Write Python code to implement the algorithm. Send the code by email to the course instructor (richard.johansson -at- gu.se). Please also include brief answers to the questions below.

This assignment is a bit more free-form than the previous two. This doesn't mean that the amount of code to write is very large, but you'll be expected to assemble a few building blocks on your own. Please ask for help if you get stuck.

Deadline: October 23

Preliminaries

NEW: I've made an additional presentation to clarify some details about this assignment.

Repeat the material from the lecture on structured prediction.

Read the paper Spanning Tree Methods for Discriminative Training of Dependency Parsers, McDonald et al., (2005). We'll use the perceptron algorithm instead of the learning algorithm described in section 3.1, so that section can be skimmed if you prefer.

You may also take a look at the paper Discriminative Training Methods for Hidden Markov Models: Theory and Experiments with Perceptron Algorithms, Collins (2002). This is a very influential paper and it introduced the perceptron algorithm for structured objects that we're using in this assignment. However, the paper can be a bit harder to read than the McDonald paper, since it's a bit older.

Your tasks

Download this zip file. It contains the parsing and tagging code that you will need, and an evaluation script you'll use for the tagging part.

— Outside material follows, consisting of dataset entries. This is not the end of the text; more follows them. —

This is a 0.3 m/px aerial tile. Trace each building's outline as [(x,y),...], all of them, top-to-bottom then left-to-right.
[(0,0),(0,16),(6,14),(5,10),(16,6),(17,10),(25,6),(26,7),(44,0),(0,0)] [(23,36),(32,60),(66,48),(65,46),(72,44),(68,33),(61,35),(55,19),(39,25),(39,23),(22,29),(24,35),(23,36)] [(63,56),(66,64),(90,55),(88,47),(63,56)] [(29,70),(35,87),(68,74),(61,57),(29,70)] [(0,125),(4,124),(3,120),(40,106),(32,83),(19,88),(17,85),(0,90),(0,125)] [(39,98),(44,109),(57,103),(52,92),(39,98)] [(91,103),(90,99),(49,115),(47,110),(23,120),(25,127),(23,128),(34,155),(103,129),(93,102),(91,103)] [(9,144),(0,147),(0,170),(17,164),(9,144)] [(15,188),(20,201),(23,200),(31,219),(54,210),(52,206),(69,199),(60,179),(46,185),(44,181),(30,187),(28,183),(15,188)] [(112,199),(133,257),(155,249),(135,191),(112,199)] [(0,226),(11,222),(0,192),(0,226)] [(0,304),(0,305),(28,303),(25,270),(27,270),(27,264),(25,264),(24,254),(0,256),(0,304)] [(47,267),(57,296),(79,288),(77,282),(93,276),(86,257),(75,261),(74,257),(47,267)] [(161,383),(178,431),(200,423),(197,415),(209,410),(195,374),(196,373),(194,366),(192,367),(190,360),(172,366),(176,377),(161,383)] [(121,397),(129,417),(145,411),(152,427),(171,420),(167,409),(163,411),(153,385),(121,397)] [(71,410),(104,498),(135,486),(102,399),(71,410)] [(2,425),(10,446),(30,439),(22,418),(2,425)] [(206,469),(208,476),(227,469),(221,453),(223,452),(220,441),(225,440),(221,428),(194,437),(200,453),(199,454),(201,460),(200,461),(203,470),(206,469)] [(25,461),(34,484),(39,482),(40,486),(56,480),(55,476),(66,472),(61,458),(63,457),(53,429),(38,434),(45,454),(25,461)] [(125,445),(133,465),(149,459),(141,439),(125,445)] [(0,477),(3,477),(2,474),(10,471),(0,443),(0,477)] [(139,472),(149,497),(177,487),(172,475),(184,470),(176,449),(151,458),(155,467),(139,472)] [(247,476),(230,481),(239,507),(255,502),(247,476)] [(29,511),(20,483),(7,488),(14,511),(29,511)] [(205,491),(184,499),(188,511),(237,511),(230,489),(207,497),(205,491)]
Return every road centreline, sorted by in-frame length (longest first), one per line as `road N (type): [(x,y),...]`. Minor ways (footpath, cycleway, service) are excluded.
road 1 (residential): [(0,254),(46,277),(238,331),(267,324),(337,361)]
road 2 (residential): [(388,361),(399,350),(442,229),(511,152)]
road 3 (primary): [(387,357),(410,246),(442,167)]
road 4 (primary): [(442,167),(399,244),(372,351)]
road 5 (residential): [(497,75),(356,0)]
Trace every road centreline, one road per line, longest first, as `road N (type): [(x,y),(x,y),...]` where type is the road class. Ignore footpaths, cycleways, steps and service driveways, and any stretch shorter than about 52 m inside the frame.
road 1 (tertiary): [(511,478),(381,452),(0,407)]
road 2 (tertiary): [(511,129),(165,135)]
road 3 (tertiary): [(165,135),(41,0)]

Overview of the provided code

The code is designed so that you should be able to develop your learning algorithm in a way that is agnostic of the problem it will be used for.

For both parsing and tagging, the code contains three main parts:

A function to access the data. For parsing, this will just use NLTK's built-in dependency treebank, but for tagging we will use files provided in the zip file.
A class that converts the data into sparse feature vectors that we can use for learning. This is called a vectorizer, similarly to the vectorizer classes in scikit-learn, and they have a similar set of methods: fit and transform, to create the feature mapping and to convert a dataset, respectively. There is also the combination fit_transform.
A class that contains what I call the "problem definition": things that you will need during training, but which are specific to parsing or tagging, respectively. It has the following two methods:

predict(w, x): finds the highest-scoring parse tree or tag sequence for the sentence x if the weight vector is w. This method uses a suitable algorithm to find the top-scoring output: the Eisner algorithm (described in McDonald's paper) for parsing, and the Viterbi algorithm for tagging.
get_features(x, y): returns a feature representation of the sentence x and a tree or sequence y.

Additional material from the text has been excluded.